Posted Nov 9, 2006 9:59 UTC (Thu) by anandsr21 (guest, #28562) [Link] (1 responses)

The fact that you have to install it, is no good. The reason I use Vi for quick editing is because I can depend on it to be there. If I have to work substantially more then I will think of installing something, and in this case why not go with the real thing.

Difference in startup speed.

Posted Nov 14, 2006 21:00 UTC (Tue) by nix (subscriber, #2304) [Link]

But you have to install *everything* on a Linux box, or how does it get
there? It's not as if we have a `core' like the BSDs.

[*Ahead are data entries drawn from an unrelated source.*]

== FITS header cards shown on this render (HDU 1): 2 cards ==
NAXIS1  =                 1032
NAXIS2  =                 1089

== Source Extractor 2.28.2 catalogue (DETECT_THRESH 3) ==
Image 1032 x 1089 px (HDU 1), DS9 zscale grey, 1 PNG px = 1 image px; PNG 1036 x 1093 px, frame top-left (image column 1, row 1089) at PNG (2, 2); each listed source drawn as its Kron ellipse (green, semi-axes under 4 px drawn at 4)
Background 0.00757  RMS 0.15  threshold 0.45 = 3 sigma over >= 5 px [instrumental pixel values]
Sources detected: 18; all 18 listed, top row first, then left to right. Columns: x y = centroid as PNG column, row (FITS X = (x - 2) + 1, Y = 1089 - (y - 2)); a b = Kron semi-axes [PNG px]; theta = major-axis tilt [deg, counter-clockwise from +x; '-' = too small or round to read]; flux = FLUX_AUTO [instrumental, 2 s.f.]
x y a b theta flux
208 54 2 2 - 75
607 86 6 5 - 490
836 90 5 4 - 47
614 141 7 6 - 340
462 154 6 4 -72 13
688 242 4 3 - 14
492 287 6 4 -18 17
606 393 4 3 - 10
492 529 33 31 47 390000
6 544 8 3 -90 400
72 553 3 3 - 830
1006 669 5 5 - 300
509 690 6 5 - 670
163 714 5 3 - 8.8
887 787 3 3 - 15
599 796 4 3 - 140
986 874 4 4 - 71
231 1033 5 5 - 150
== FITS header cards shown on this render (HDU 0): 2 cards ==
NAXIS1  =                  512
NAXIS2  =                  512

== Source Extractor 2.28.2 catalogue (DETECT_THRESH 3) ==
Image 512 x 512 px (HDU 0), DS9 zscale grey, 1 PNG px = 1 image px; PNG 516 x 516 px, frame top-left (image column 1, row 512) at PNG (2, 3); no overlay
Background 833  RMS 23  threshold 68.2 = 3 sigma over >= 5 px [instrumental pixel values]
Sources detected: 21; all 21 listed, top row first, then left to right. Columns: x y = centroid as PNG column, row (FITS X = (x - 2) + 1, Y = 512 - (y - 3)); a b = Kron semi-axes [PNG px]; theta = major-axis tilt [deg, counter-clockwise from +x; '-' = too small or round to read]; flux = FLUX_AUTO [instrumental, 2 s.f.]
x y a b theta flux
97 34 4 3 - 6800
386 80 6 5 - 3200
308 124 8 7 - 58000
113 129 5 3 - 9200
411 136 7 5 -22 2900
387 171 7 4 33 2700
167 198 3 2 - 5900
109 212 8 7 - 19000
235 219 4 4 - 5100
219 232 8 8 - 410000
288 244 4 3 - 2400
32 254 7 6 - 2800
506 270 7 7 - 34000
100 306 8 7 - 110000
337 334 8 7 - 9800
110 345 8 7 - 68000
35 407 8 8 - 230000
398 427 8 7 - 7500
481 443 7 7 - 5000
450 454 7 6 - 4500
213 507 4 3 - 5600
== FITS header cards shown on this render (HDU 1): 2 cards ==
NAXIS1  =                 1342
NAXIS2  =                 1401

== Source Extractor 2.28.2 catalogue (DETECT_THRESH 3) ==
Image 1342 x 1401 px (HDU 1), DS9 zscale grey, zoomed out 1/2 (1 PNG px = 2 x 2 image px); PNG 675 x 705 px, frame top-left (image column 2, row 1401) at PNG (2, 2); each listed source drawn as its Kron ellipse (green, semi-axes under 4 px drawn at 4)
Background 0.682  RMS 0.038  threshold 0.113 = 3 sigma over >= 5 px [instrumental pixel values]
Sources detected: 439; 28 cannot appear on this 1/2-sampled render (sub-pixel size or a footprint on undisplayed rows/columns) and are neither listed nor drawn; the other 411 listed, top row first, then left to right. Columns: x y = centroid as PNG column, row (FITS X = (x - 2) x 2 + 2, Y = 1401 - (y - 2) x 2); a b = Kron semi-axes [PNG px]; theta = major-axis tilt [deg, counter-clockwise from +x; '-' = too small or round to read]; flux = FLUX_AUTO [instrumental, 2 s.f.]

(In any case the argument is nearly-inverted on Solaris boxes, which tend
to get XEmacs as a matter of course on development platforms because Sun's
flagship development environment has XEmacs integration.)

Emacs vs VI

Posted Nov 2, 2006 13:38 UTC (Thu) by nix (subscriber, #2304) [Link]

I used to use vi for editing config files, until I discovered Kai Grossjohann's tramp: sort of like ange-ftp or efs, except that it can transfer files via ftp, scp, sftp, telnet, rsh, raw shell (using uudecode, shell script, or a perl program transferred across the line), over a su (!), and even tunnelled across multiple-hop connections (`I have to ssh in there and then telnet there and then su to *that* user before I can edit anything').

So now I can edit everything, no matter who owns it, in the same editor.